O que dizer, porém, de IAs projetadas para aprender uma tarefa do zero, sem conhecimentos humanos acumulados para orientá-las? É o caso da IA AlphaZero, do Google, que nos últimos anos espantou o mundo ao se tornar o melhor jogador de três jogos de tabuleiro ancestrais: Go, Xadrez e Shogi (um tipo de Xadrez japonês).
A máquina do Google, criada em 2016, foi alimentada apenas com as regras, sem dados sobre como mestres humanos ou mesmo outras máquinas praticam os jogos para orientá-la em sua jornada de conhecimento – metodologia conhecida como aprendizagem por reforço, baseada em tentativa e erro.
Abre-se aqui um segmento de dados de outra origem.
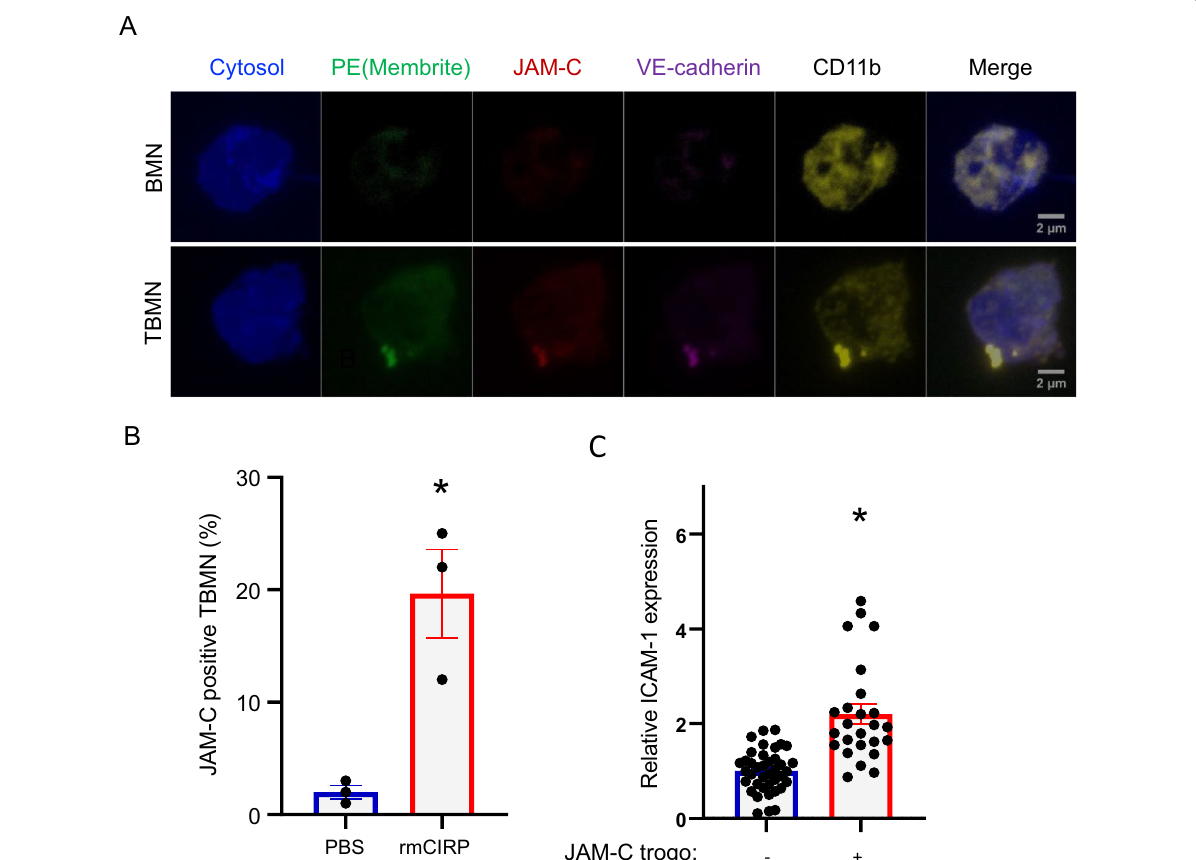
Fig. 5 eCIRP induces neutrophils to acquire JAM-C and VE-cadherin from endothelial cells and become pro-inflammatory. A The neutrophils trans-migrated through the endothelial cell layer on the transwell membrane (TBMN) and freshly isolated neutrophils (BMN) were further analyzed by immunostaining with antibodies to anti-JAM-C (red color), anti-VE-cadherin (magenta color), and anti-CD11b (yellow color). The neutrophils stained with antibodies were mounted on the glass slide and images were acquired with Zeiss LSM900 Airyscan 2 mode. The neutrophils were pre-stained with Celltrace Violet dye and shown in blue color in the pictures and endothelial cells were stained with PE (membrite) shown in green color prior to the assay. The arrow in the merged panel indicates co-localization of the signals. Scale bar, 2 µm. B The trans-migrated neutrophils (TBMN) stained as in the A were observed individually under the confocal microscope. JAM-C-positive TBMN treated with eCIRP were compared to the PBS control in the TEM assay. C The ICAM-1 expression level was observed by confocal microscopy. The trans-migrated neutrophils were collected and stained with anti-JAM-C antibody and anti-ICAM-1 antibody and the cells were individually imaged. The expression level of ICAM-1 in JAM-C positive neutrophils were compared to the level of ICAM-1 in JAM-C negative neutrophils. Data represented as mean unpaired, two-tailed student’s t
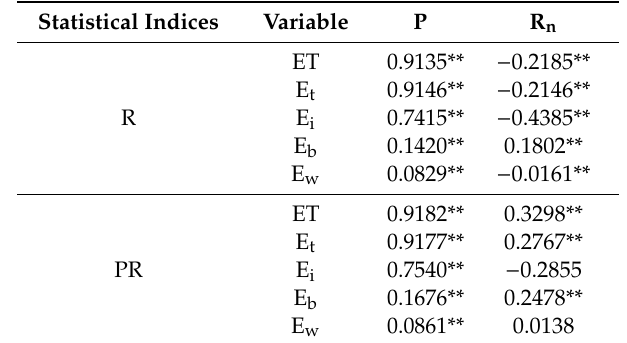
Table 2. Correlation coe ffi cients and partial correlation coe ffi cients between E t (and its components) and P and net radiation (R n ) for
Ou seja, a AlphaZero não recebeu o peixe e nem foi ensinada pescá-lo: em vez disso, foi deixada para aprender a pescar por conta própria. Por contraintuitivo que pareça, a velocidade de aprendizagem foi assombrosa: no Xadrez, a AlphaZero demorou 4 horas para superar a aclamada IA de código aberto Stockfish. No Shogi, foram só 2 horas para bater a maioral Elmo.
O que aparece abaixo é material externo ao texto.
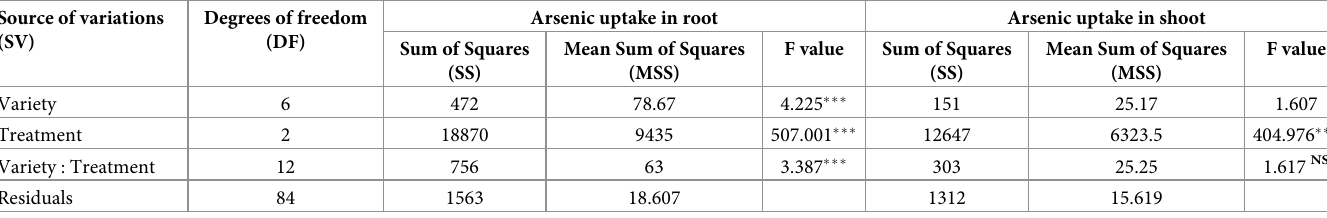
��� indicates significant difference at p < 0 . 001 level of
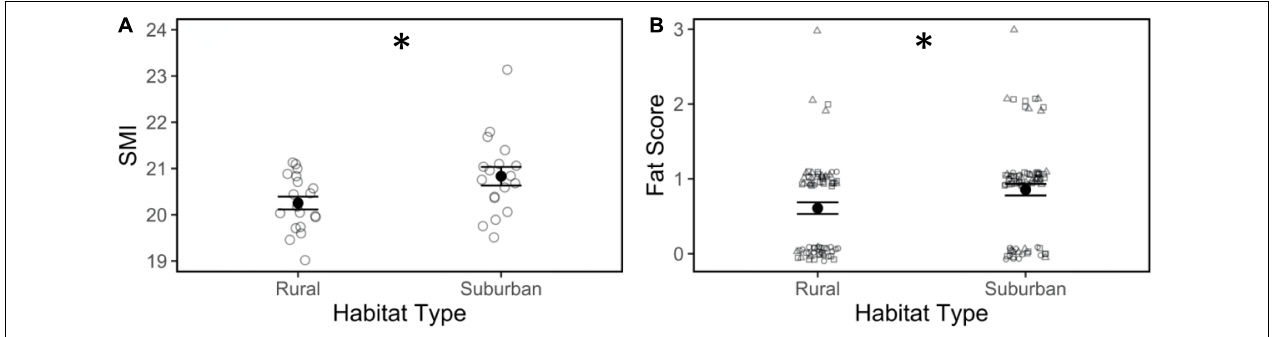
FIGURE 1 | Scaled mass index (SMI; A ) and fat score (B) of male song sparrows from rural and suburban habitats. Closed circles and whiskers are mean ± SE; open shapes are measurements of individuals birds; (B) open squares: 2016; open circles: 2017; open triangles: 2020; asterisk denotes difference at p < 0.05. TABLE 1 | Physiological measurements of male song sparrows collected from rural or suburban habitats. Rural Suburban Habitat:| t | value Time of day: | t | (mean ± SE) (mean ± SE) ( p -value) value ( p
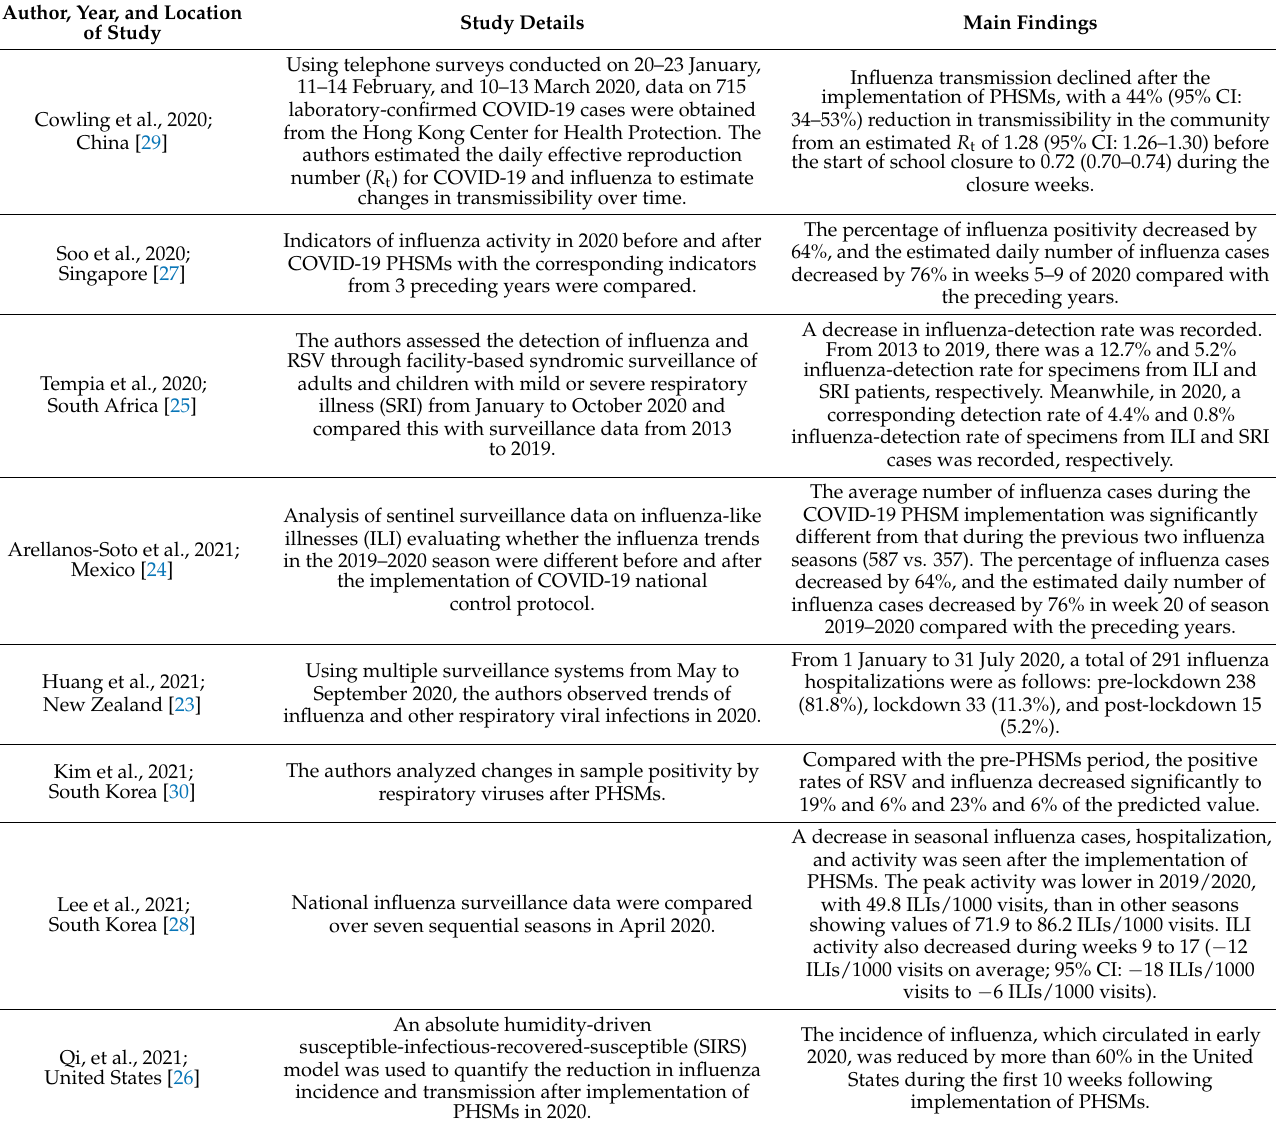
Table 1. Summary of influenza-related articles included in the systematic literature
No Go, o jogo foi um pouco mais duro: a primeira vitória sobre sua antecessora AlphaGo – IA que aprende à moda antiga – veio só depois de 30 horas. Nos três primeiros dias operando, a AlphaZero fez 4,9 milhões de partidas contra si mesma e adquiriu habilidade suficiente para vencer todas versões da AlphaGo. Em 40 dias, a AlphaZero deu o próximo salto e já tinha repertório similar aos melhores jogadores humanos, um conhecimento acumulado em milhares de anos.
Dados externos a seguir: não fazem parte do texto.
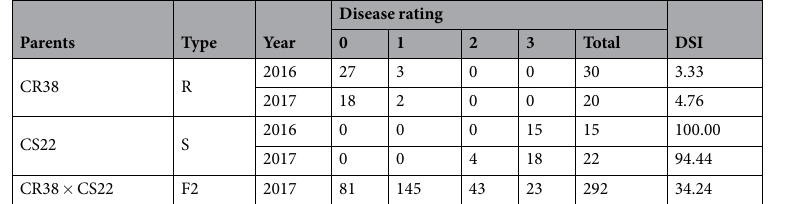
Table 1. Disease evaluations of CR in CR38 × CS22. = × ∑ ×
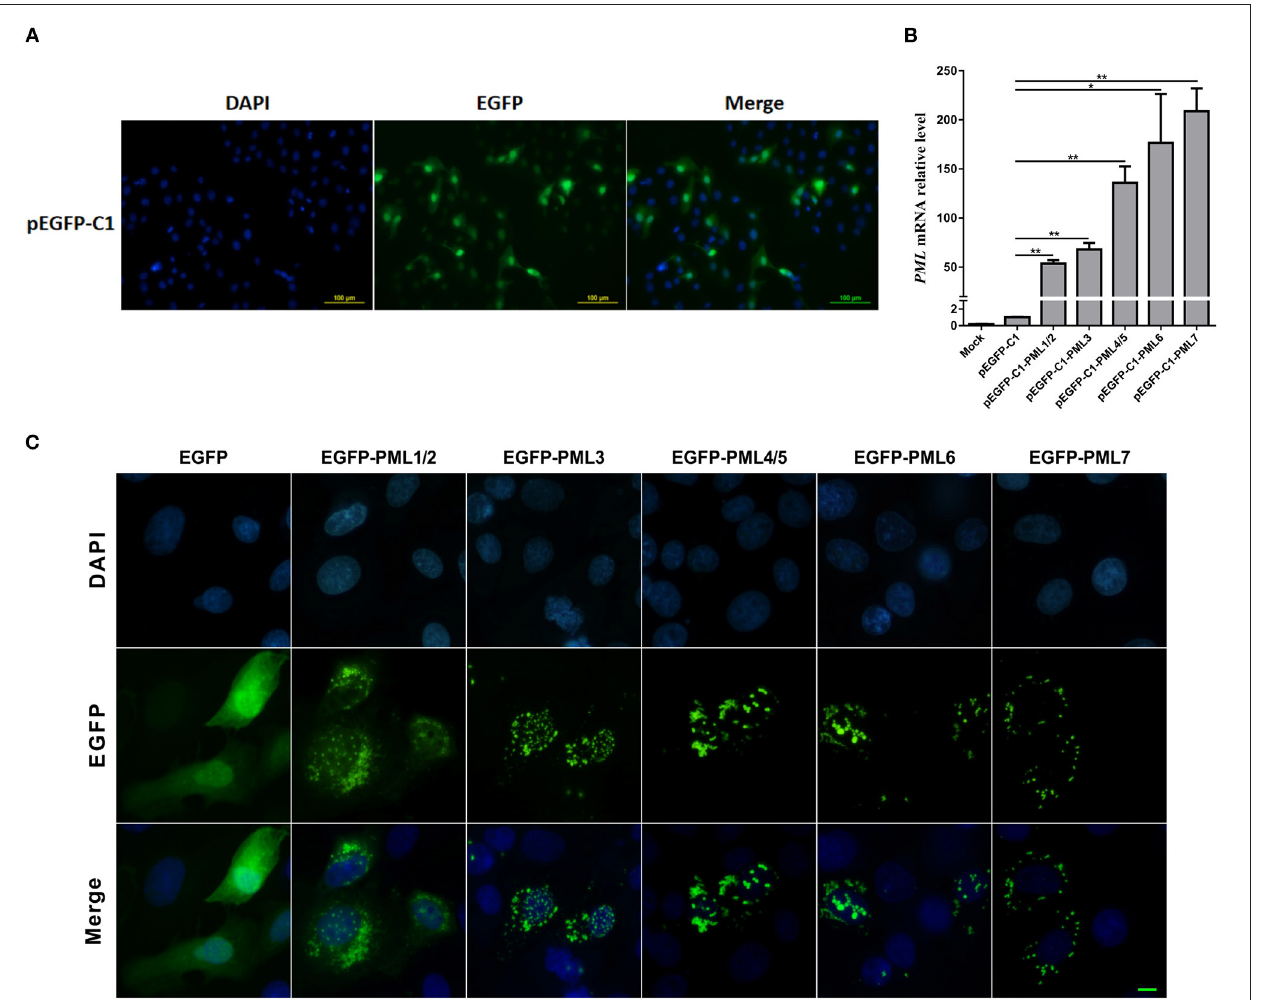
FIGURE 3 | Subcellular distribution of PML-NBs in PK15 cells after transfection of pEGFP-C1-PML isoform recombinant plasmids. PK15 cells were transfected with pEGFP-C1-PML1/2, PML3, PML4/5, PML6, and PML7 plasmids for 36h. (A) Fluorescence analysis of enhanced green fluorescent protein (EGFP) in PK15 cells transfected with the empty vector (pEGFP-C1). Nuclei were stained with DAPI (blue). (B) RT-qPCR analysis of the expression levels of PML isoforms after transfection with pEGFP-C1-PML1/2, PML3, PML4/5, PML6, and PML7. * p < 0.05, ** p < 0.01. (C) The subcellular distribution of PML-NBs in PK15 cells overexpressing different PML isoforms. Scale bar: 10 µ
Os resultados mexeram com lendas dos tabuleiros, como o sul-coreano Lee Sedol no Go e o russo Garry Kasparov, do Xadrez. Kasparov, considerado por muitos como o maior de todos os tempos na modalidade, declarou que "as implicações vão muito além do meu amado tabuleiro de Xadrez... Essas máquinas especializadas e autodidatas tem uma performance incrível e podemos aprender com o conhecimento que elas produzem".
Apesar da repercussão, Demis Hassabis, cofundador da Deepmind, desenvolvedora do AlphaGo – e que veio a ser adquirida pelo Google – não demonstrou espanto. Em entrevista ao jornal britânico The Telegraph, Hassabis justificou o poder de aprendizagem da AlphaZero declarando que ele "não está limitado pelo conhecimento humano". E na mesma reportagem, ele vai além, dizendo que "se técnicas similares forem aplicadas para outros problemas, como dobrar proteínas, diminuir o consumo de energia ou descobrir novos materiais, os avanços teriam potencial para alavancar o conhecimento humano e impactar positivamente as nossas vidas".